[Dataset extract]
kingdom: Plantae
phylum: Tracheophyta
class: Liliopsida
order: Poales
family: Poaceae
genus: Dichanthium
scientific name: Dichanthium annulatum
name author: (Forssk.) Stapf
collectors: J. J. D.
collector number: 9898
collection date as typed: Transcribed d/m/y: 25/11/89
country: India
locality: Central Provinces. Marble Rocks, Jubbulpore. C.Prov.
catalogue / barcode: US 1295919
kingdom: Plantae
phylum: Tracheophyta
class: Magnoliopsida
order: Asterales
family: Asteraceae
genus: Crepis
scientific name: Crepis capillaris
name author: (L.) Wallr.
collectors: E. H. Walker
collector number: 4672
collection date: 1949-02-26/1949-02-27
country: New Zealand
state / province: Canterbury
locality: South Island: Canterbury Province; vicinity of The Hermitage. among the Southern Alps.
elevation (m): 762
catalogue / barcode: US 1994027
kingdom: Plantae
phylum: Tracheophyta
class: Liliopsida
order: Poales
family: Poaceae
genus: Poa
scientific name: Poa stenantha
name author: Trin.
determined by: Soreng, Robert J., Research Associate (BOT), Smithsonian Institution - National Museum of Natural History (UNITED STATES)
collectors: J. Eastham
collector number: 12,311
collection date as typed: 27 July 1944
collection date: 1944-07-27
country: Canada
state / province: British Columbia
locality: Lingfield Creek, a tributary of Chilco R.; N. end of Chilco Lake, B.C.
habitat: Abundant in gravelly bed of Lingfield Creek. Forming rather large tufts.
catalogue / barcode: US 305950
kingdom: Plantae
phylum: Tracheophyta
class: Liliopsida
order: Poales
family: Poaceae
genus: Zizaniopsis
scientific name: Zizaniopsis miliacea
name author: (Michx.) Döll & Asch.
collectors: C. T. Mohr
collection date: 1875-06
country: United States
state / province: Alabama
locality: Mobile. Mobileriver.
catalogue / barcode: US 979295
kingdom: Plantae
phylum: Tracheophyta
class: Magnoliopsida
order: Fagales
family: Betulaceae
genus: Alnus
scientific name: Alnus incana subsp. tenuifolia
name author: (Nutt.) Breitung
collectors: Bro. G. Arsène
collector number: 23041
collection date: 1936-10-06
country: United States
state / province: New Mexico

[What you will do] Present all of the data above as a numbered list, one line per item, omitting any blank lines.

[Result for this exercise]
1. kingdom: Plantae
2. phylum: Tracheophyta
3. class: Liliopsida
4. order: Poales
5. family: Poaceae
6. genus: Dichanthium
7. scientific name: Dichanthium annulatum
8. name author: (Forssk.) Stapf
9. collectors: J. J. D.
10. collector number: 9898
11. collection date as typed: Transcribed d/m/y: 25/11/89
12. country: India
13. locality: Central Provinces. Marble Rocks, Jubbulpore. C.Prov.
14. catalogue / barcode: US 1295919
15. kingdom: Plantae
16. phylum: Tracheophyta
17. class: Magnoliopsida
18. order: Asterales
19. family: Asteraceae
20. genus: Crepis
21. scientific name: Crepis capillaris
22. name author: (L.) Wallr.
23. collectors: E. H. Walker
24. collector number: 4672
25. collection date: 1949-02-26/1949-02-27
26. country: New Zealand
27. state / province: Canterbury
28. locality: South Island: Canterbury Province; vicinity of The Hermitage. among the Southern Alps.
29. elevation (m): 762
30. catalogue / barcode: US 1994027
31. kingdom: Plantae
32. phylum: Tracheophyta
33. class: Liliopsida
34. order: Poales
35. family: Poaceae
36. genus: Poa
37. scientific name: Poa stenantha
38. name author: Trin.
39. determined by: Soreng, Robert J., Research Associate (BOT), Smithsonian Institution - National Museum of Natural History (UNITED STATES)
40. collectors: J. Eastham
41. collector number: 12,311
42. collection date as typed: 27 July 1944
43. collection date: 1944-07-27
44. country: Canada
45. state / province: British Columbia
46. locality: Lingfield Creek, a tributary of Chilco R.; N. end of Chilco Lake, B.C.
47. habitat: Abundant in gravelly bed of Lingfield Creek. Forming rather large tufts.
48. catalogue / barcode: US 305950
49. kingdom: Plantae
50. phylum: Tracheophyta
51. class: Liliopsida
52. order: Poales
53. family: Poaceae
54. genus: Zizaniopsis
55. scientific name: Zizaniopsis miliacea
56. name author: (Michx.) Döll & Asch.
57. collectors: C. T. Mohr
58. collection date: 1875-06
59. country: United States
60. state / province: Alabama
61. locality: Mobile. Mobileriver.
62. catalogue / barcode: US 979295
63. kingdom: Plantae
64. phylum: Tracheophyta
65. class: Magnoliopsida
66. order: Fagales
67. family: Betulaceae
68. genus: Alnus
69. scientific name: Alnus incana subsp. tenuifolia
70. name author: (Nutt.) Breitung
71. collectors: Bro. G. Arsène
72. collector number: 23041
73. collection date: 1936-10-06
74. country: United States
75. state / province: New Mexico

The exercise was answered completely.